Time for Stadium Backers to Put Up

April 22, 1999|FERNANDO DOMINGUEZ

To build or not to build, that was the question at Cal State Northridge.

The answer is now clear to interim Athletic Director Sam Jankovich and others at the school.

A proposed new football stadium, discussed and debated in meetings for several months, should go up on campus.

How did Jankovich come to that conclusion?

"The people of the Valley have spoken," he said.

Those good folks, 750 to be exact, spoke to Jankovich through a Valley-wide survey conducted in March and released this week.

It shows that two-thirds of the respondents support the construction of an 8,500-seat multipurpose stadium.

They wholeheartedly endorsed the controversial $8.5 million project when told it would be financed without taxpayer or university funds.

Which means Northridge has to start asking--actually, more like begging--for money, a standard routine for the Matadors. But more on that later.

First, let's consider the timing of the survey's release.

For months, a fact-finding committee held public forums on whether Northridge should build a new facility south of raggedy North Campus Stadium, destined for oblivion in the near future to make room for a biotechnical complex.

Homeowners near the proposed site staunchly oppose the project and voiced displeasure at some of the meetings. Now they claim the poll, conducted by Arnold Steinberg and Associates of Calabasas, is, in the words of one outspoken opposition leader, "a farce."

A report by the committee, with a final recommendation on the stadium's site, is expected this week.

Coincidence or calculated move?

Jankovich denied the decision to construct the stadium on campus was predetermined. He said the survey was on the level.

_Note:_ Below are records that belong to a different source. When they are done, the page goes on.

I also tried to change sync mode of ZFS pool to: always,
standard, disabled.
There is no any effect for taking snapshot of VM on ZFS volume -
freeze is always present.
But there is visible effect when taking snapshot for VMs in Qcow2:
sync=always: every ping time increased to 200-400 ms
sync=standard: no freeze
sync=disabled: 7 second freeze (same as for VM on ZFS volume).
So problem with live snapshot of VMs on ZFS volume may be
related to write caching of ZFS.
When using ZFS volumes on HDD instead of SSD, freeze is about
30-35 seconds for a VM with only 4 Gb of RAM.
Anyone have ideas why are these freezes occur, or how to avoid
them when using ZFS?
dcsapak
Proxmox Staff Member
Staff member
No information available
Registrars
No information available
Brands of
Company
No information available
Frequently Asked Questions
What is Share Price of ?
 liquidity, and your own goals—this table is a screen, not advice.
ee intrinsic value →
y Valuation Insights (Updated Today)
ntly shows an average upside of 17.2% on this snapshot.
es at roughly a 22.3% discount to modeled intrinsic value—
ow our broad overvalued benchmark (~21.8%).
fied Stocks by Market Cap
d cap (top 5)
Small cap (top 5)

But it is--hmmm, shall we say coincidental?--that the release of the poll was so closely tied to the release of the report.

In fact, the committee's public meetings really were feeble attempts to keep the restless neighbors calm because Northridge has virtually no option but to build a football stadium on campus, as required in the school's agreement with the Big Sky Conference.

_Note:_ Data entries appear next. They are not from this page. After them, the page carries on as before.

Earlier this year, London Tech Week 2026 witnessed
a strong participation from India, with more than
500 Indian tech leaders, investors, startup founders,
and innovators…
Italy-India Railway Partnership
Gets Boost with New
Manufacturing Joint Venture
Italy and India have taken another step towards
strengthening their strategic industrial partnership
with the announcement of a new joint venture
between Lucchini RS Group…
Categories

Except for Portland State, which plays at a downtown stadium a few minutes from its campus, every Big Sky football team has an on-campus stadium and most are light years ahead of Northridge's facility.

To some extent, the Northridge homeowners who are screaming foul probably have a few valid points. But it's time they stopped crying and moaning.

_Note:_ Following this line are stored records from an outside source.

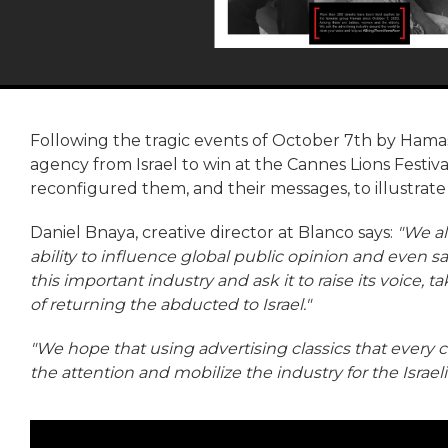
Following the tragic events of October 7th by Hamas 
agency from Israel to win at the Cannes Lions Festiva
reconfigured them, and their messages, to illustrate
Daniel Bnaya, creative director at Blanco says:
"We al
ability to influence global public opinion and even s
this important industry and ask it to raise its voice, 
of returning the abducted to Israel."
"We hope that using advertising classics that every
the attention and mobilize the industry for the Israel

The university needs a stadium and it has a perfectly logical site for it, only a few hundred yards from the current one.

All Northridge has to do is raise the cash, and Jankovich is wasting no time.

The former University of Miami athletic director, who helped raise millions of dollars for the Hurricanes, is using the survey as a handy fund-raising tool.

Jankovich said Northridge needs about $9 million to sustain its athletic program in 1999-2000 and is asking Valley residents and businesses for support. Add the estimated cost for a new stadium and the begging, er, pleading becomes substantial.

Fortunately for the Matadors, they already know the first 500 people to approach.